WORK INSTRUCTIONS:
Every line from the line containing "mouse_down()" through the end of the data is to be reproduced exactly, excluding pictures.
• • • •
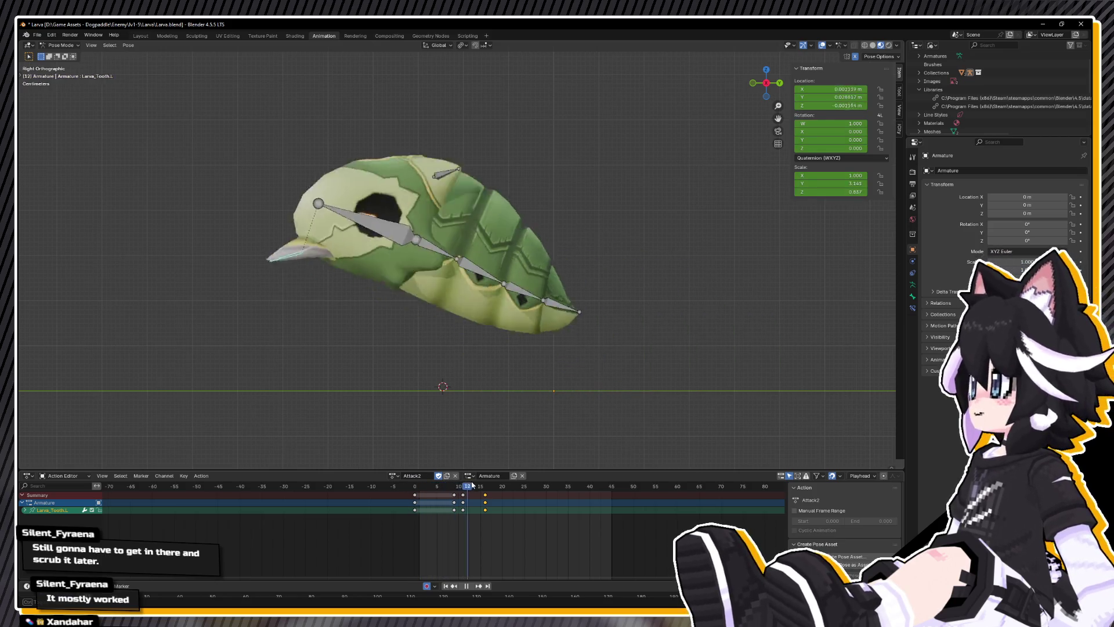
mouse_move(515, 483)
mouse_down()
mouse_move(367, 487)
mouse_move(486, 485)
mouse_up()
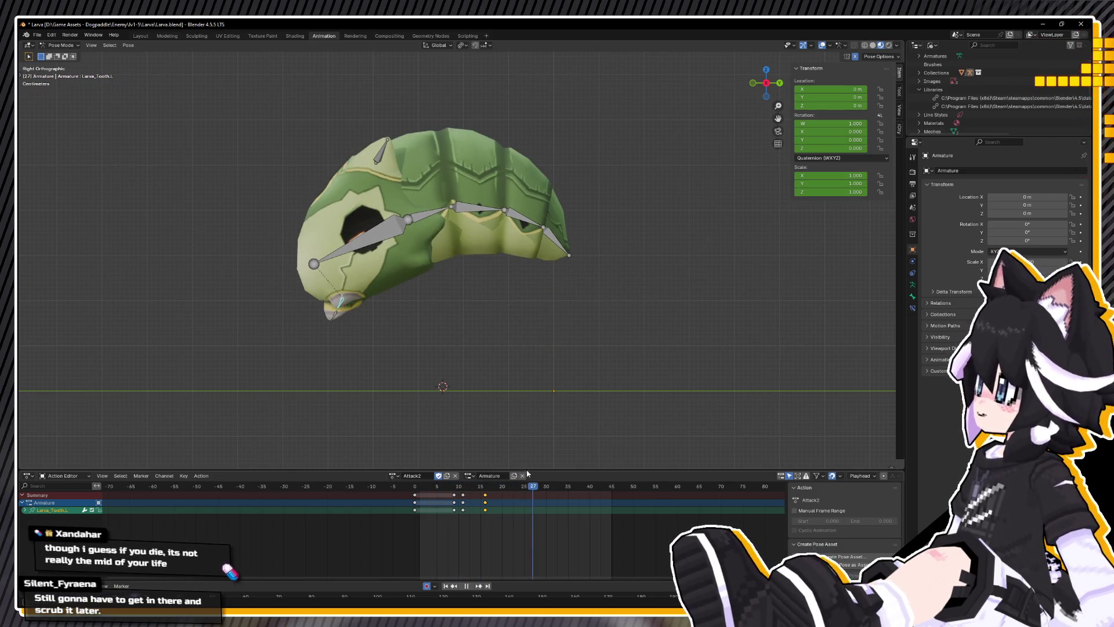
click(408, 481)
key(space)
key(space)
drag(471, 487, 487, 492)
key(space)
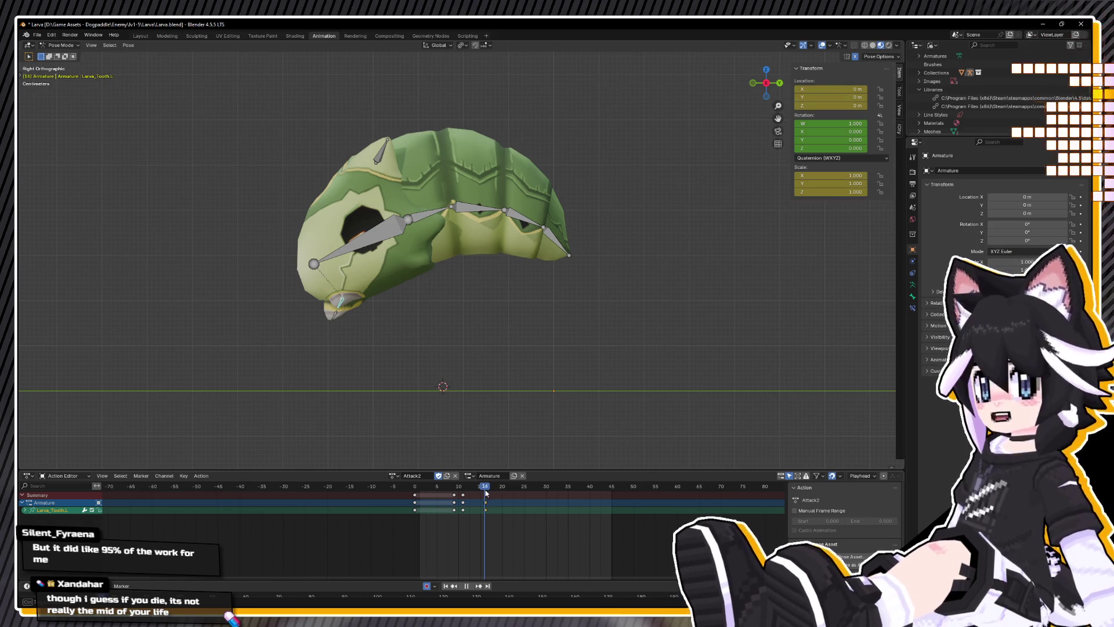
key(ctrl+s)
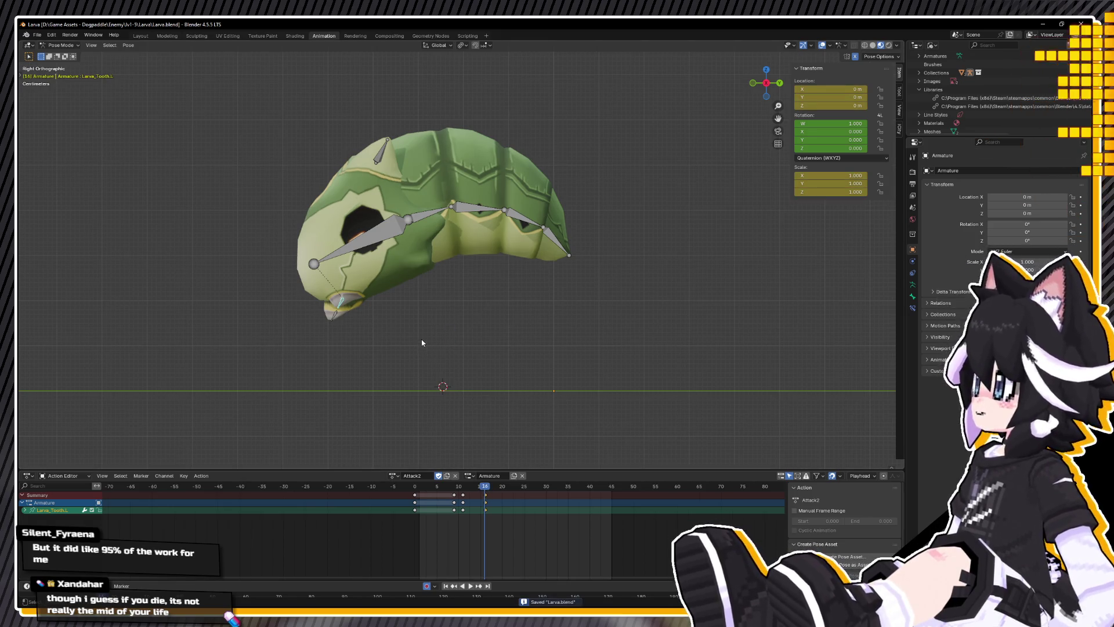
Step: At frame 16, raise the Head bone and bend the tail further
click(356, 254)
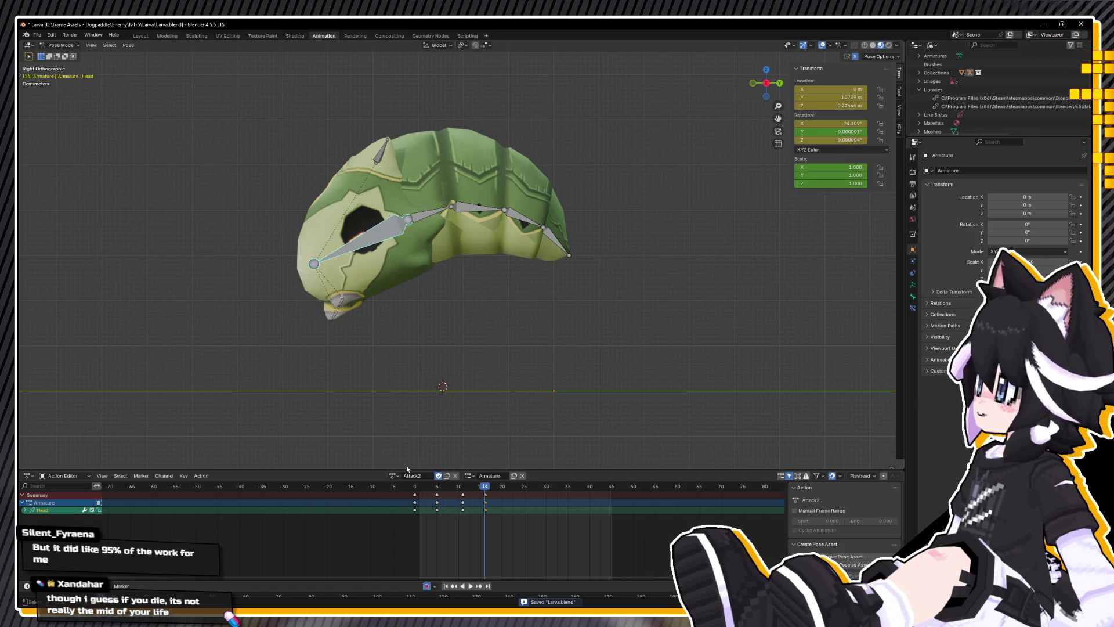
key(space)
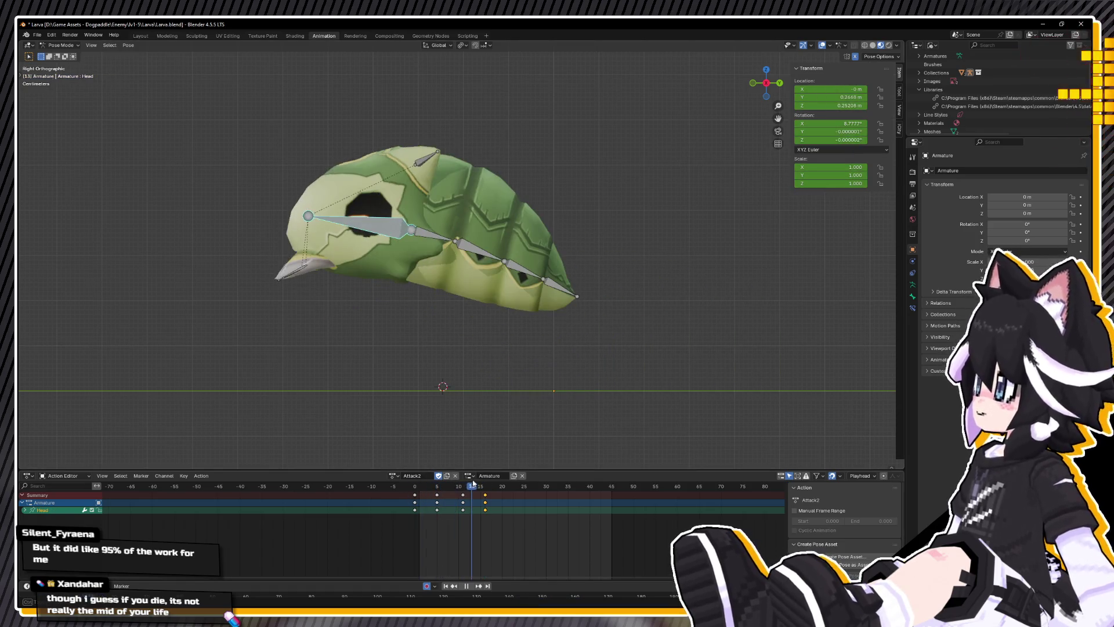
drag(498, 479, 485, 485)
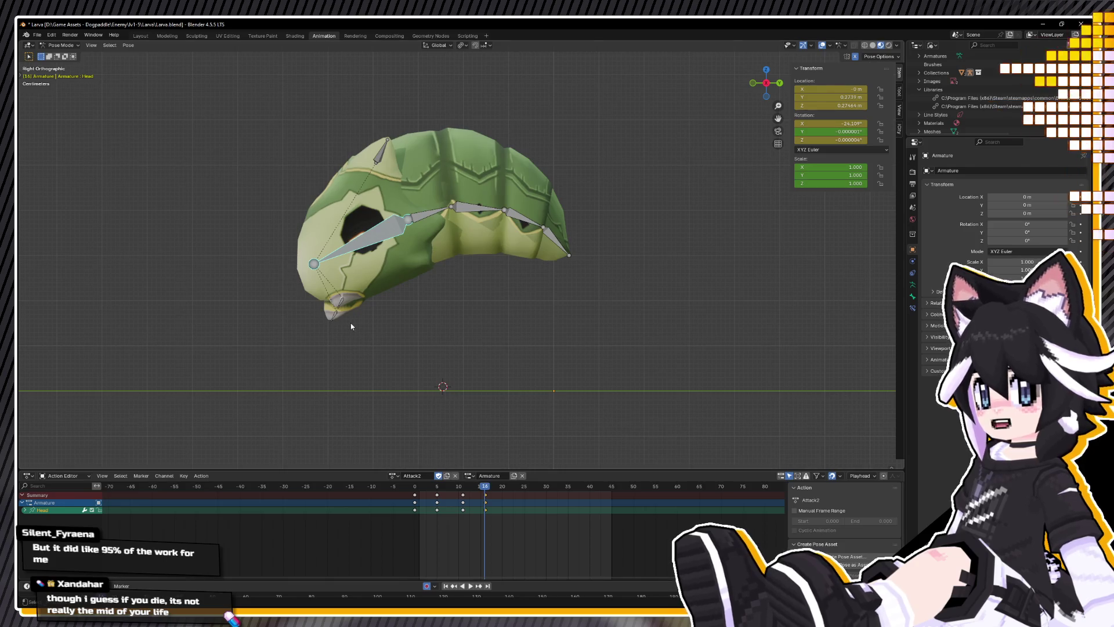
shift+middle_drag(411, 248, 438, 293)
• • • •
EXPECTED ANSWER:
mouse_down()
mouse_move(367, 487)
mouse_move(486, 485)
mouse_up()
click(408, 481)
key(space)
key(space)
drag(471, 487, 487, 492)
key(space)
key(ctrl+s)
Step: At frame 16, raise the Head bone and bend the tail further
click(356, 254)
key(space)
drag(498, 479, 485, 485)
shift+middle_drag(411, 248, 438, 293)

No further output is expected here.